# Exercise brief:
Format the lines of the material starting at the one containing "### 用 Node.js" and ending at the one containing "此外，我们已经在下面的文章中介绍了如何使用 Keycloak 开始使用", inclusive, as a JSON list of strings, one string per line, leaving out blank lines.

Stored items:
====

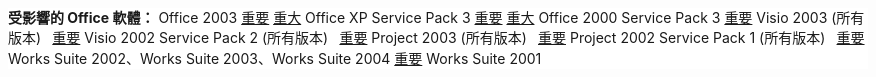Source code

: </tr>
<tr class="even">
<td style="border:1px solid black;"></td>
<td style="border:1px solid black;"></td>
<td style="border:1px solid black;"></td>
</tr>
<tr class="odd">
<td style="border:1px solid black;"><strong>受影響的 Office 軟體：</strong></td>
<td style="border:1px solid black;"></td>
<td style="border:1px solid black;"></td>
</tr>
<tr class="even">
<td style="border:1px solid black;">Office 2003</td>
<td style="border:1px solid black;"><a href="http://www.microsoft.com/downloads/details.aspx?familyid=a0629800-1889-495b-b25e-4637d6b03250">重要</a></td>
<td style="border:1px solid black;"><a href="http://www.microsoft.com/downloads/details.aspx?familyid=106bcf99-1ba9-4035-94c5-2a7fa90e5971">重大</a></td>
</tr>
<tr class="odd">
<td style="border:1px solid black;">Office XP Service Pack 3</td>
<td style="border:1px solid black;"><a href="http://www.microsoft.com/downloads/details.aspx?familyid=10a6ceb3-7b94-4f74-a5a0-60c31ce2f57b">重要</a></td>
<td style="border:1px solid black;"><a href="http://www.microsoft.com/downloads/details.aspx?familyid=7d128614-6d34-49df-8d63-6c17e9a2d312">重大</a></td>
</tr>
<tr class="even">
<td style="border:1px solid black;">Office 2000 Service Pack 3</td>
<td style="border:1px solid black;"><a href="http://www.microsoft.com/downloads/details.aspx?familyid=88f52e69-99e1-4892-9a53-84e5dfadfe6b">重要</a></td>
<td style="border:1px solid black;"></td>
</tr>
<tr class="odd">
<td style="border:1px solid black;">Visio 2003 (所有版本)</td>
<td style="border:1px solid black;"><strong> </strong></td>
<td style="border:1px solid black;"><a href="http://www.microsoft.com/downloads/details.aspx?familyid=c07d40a5-6f87-4d50-9640-34ffd2f189e1">重要</a></td>
</tr>
<tr class="even">
<td style="border:1px solid black;">Visio 2002 Service Pack 2 (所有版本)</td>
<td style="border:1px solid black;"><strong> </strong></td>
<td style="border:1px solid black;"><a href="http://www.microsoft.com/downloads/details.aspx?familyid=16c2dffd-7b73-43c4-ab0d-2b5efc80eb63">重要</a></td>
</tr>
<tr class="odd">
<td style="border:1px solid black;">Project 2003 (所有版本)</td>
<td style="border:1px solid black;"><strong> </strong></td>
<td style="border:1px solid black;"><a href="http://www.microsoft.com/downloads/details.aspx?familyid=9e37b6b0-a028-47ea-8fa1-3705877a2908">重要</a></td>
</tr>
<tr class="even">
<td style="border:1px solid black;">Project 2002 Service Pack 1 (所有版本)</td>
<td style="border:1px solid black;"><strong> </strong></td>
<td style="border:1px solid black;"><a href="http://www.microsoft.com/downloads/details.aspx?familyid=b3ebccea-b0e4-41c7-a6f4-413864d2ccf3">重要</a></td>
</tr>
<tr class="odd">
<td style="border:1px solid black;">Works Suite 2002、Works Suite 2003、Works Suite 2004</td>
<td style="border:1px solid black;"><a href="http://www.microsoft.com/downloads/details.aspx?familyid=10a6ceb3-7b94-4f74-a5a0-60c31ce2f57b">重要</a></td>
<td style="border:1px solid black;"></td>
</tr>
<tr class="even">
<td style="border:1px solid black;">Works Suite 2001</td>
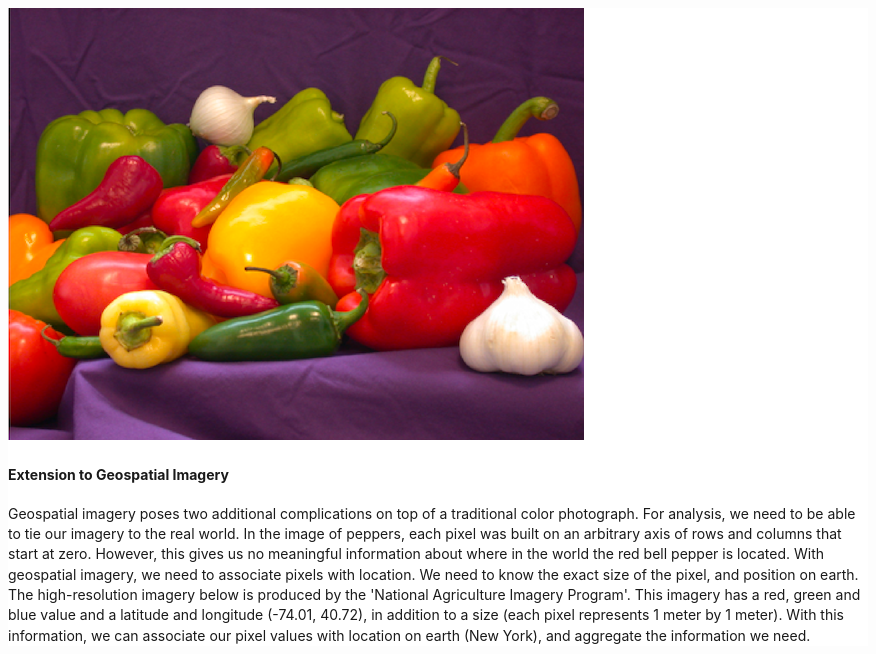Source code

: ![im_01_03](im/im_01_03.png)



#### Extension to Geospatial Imagery

Geospatial imagery poses two additional complications on top of a traditional color photograph. For analysis, we need to be able to tie our imagery to the real world. In the image of peppers, each pixel was built on an arbitrary axis of rows and columns that start at zero. However, this gives us no meaningful information about where in the world the red bell pepper is located. With geospatial imagery, we need to associate pixels with location. We need to know the exact size of the pixel, and position on earth. The high-resolution imagery below is produced by the 'National Agriculture Imagery Program'. This imagery has a red, green and blue value and a latitude and longitude (-74.01, 40.72), in addition to a size (each pixel represents 1 meter by 1 meter). With this information, we can associate our pixel values with location on earth (New York), and aggregate the information we need. 
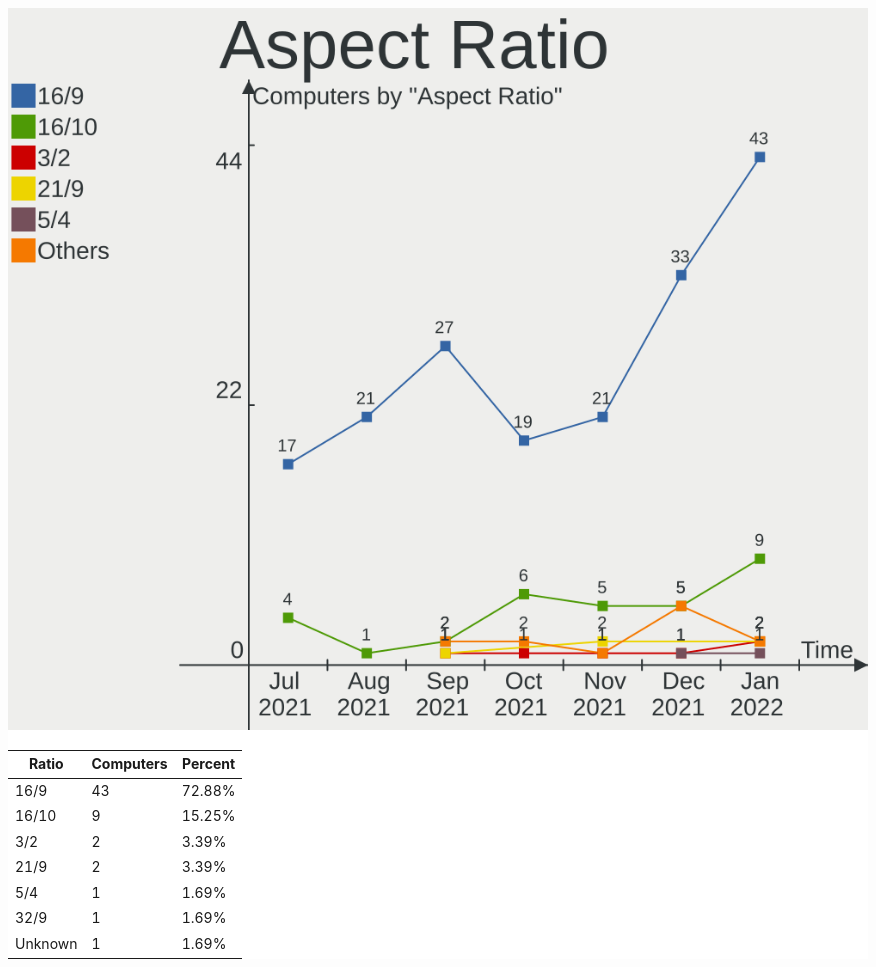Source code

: ![Aspect Ratio](./All/images/line_chart/mon_ratio.svg)

| Ratio   | Computers | Percent |
|---------|-----------|---------|
| 16/9    | 43        | 72.88%  |
| 16/10   | 9         | 15.25%  |
| 3/2     | 2         | 3.39%   |
| 21/9    | 2         | 3.39%   |
| 5/4     | 1         | 1.69%   |
| 32/9    | 1         | 1.69%   |
| Unknown | 1         | 1.69%   |
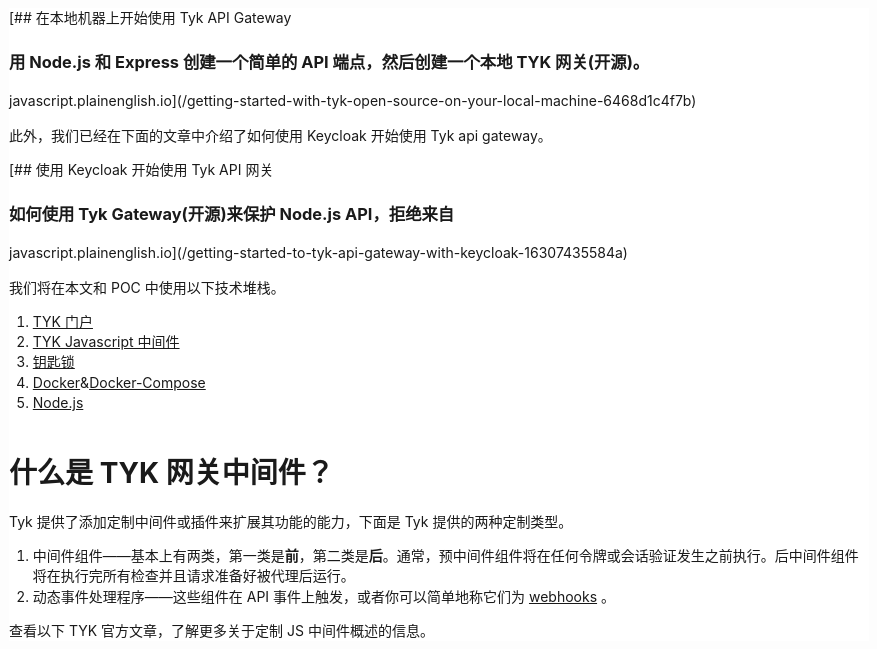 [](/getting-started-with-tyk-open-source-on-your-local-machine-6468d1c4f7b) [## 在本地机器上开始使用 Tyk API Gateway

### 用 Node.js 和 Express 创建一个简单的 API 端点，然后创建一个本地 TYK 网关(开源)。

javascript.plainenglish.io](/getting-started-with-tyk-open-source-on-your-local-machine-6468d1c4f7b) 

此外，我们已经在下面的文章中介绍了如何使用 Keycloak 开始使用 Tyk api gateway。

[](/getting-started-to-tyk-api-gateway-with-keycloak-16307435584a) [## 使用 Keycloak 开始使用 Tyk API 网关

### 如何使用 Tyk Gateway(开源)来保护 Node.js API，拒绝来自

javascript.plainenglish.io](/getting-started-to-tyk-api-gateway-with-keycloak-16307435584a) 

我们将在本文和 POC 中使用以下技术堆栈。

1.  [TYK 门户](https://tyk.io/)
2.  [TYK Javascript 中间件](https://tyk.io/docs/plugins/supported-languages/javascript-middleware/middleware-scripting-guide/)
3.  [钥匙锁](https://www.keycloak.org/)
4.  [Docker](https://www.docker.com/)&[Docker-Compose](https://docs.docker.com/compose/)
5.  [Node.js](https://github.com/santoshshinde2012/node-boilerplate)

# 什么是 TYK 网关中间件？

Tyk 提供了添加定制中间件或插件来扩展其功能的能力，下面是 Tyk 提供的两种定制类型。

1.  中间件组件——基本上有两类，第一类是**前**，第二类是**后**。通常，预中间件组件将在任何令牌或会话验证发生之前执行。后中间件组件将在执行完所有检查并且请求准备好被代理后运行。
2.  动态事件处理程序——这些组件在 API 事件上触发，或者你可以简单地称它们为 [webhooks](https://tyk.io/docs/basic-config-and-security/report-monitor-trigger-events/webhooks/#setup-with-api) 。

查看以下 TYK 官方文章，了解更多关于定制 JS 中间件概述的信息。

====

# Finished exercise:
[
  "### 用 Node.js 和 Express 创建一个简单的 API 端点，然后创建一个本地 TYK 网关(开源)。",
  "javascript.plainenglish.io](/getting-started-with-tyk-open-source-on-your-local-machine-6468d1c4f7b) ",
  "此外，我们已经在下面的文章中介绍了如何使用 Keycloak 开始使用 Tyk api gateway。"
]